Handelt es sich um außerbetrieblich begründete Verpflichtungen des Unternehmers oder des Mitunternehmers, fehlt der erforderliche wirtschaftliche Zusammenhang i. S. des § 103 Abs. 1 BewG (Gürsching / Stenger, Kommentar zum Bewertungsgesetz und Vermögensteuergesetz, 8. Aufl., § 103 BewG Anm. 9 und 14 m. w. N.).
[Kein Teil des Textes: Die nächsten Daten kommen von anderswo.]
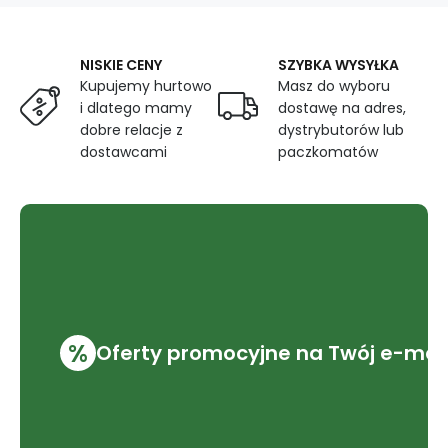
NISKIE CENY
SZYBKA WYSYŁKA
Kupujemy hurtowo
Masz do wyboru
i dlatego mamy
dostawę na adres,
dobre relacje z
dystrybutorów lub
dostawcami
paczkomatów
%
Oferty promocyjne na Twój e-mai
Ob eine Betriebsschuld vorliegt, ist im Regelfall nach denselben Grundsätzen zu entscheiden, die auch für die Gewinnermittlung maßgebend sind (Rössler / Troll, Bewertungsgesetz und Vermögensteuergesetz, 15. Aufl., § 103 BewG Anm. 6). Verbindlichkeiten aufgrund eines Vertrages zwischen Angehörigen sind daher nur dann abziehbar, wenn die Vereinbarung in der gesetzlich vorgeschriebenen Form zustandegekommen ist und sowohl die Gestaltung als auch die Durchführung des Vereinbarten - abgesehen von ihrem möglicherweise zwischen Fremden nicht üblichen Entstehungsgrund (Schenkung) - dem zwischen Fremden Üblichen entspricht.
Die Darlehensverträge zwischen der Klägerin und den Kindern bzw. Enkeln der Gesellschafter A, B und C entsprechen dem, was unter Fremden üblich ist. Wegen der Begründung nimmt der Senat Bezug auf die Gründe seines Urteils in der Sache VIII R 134/86 (BFHE 163, 438) vom heutigen Tag.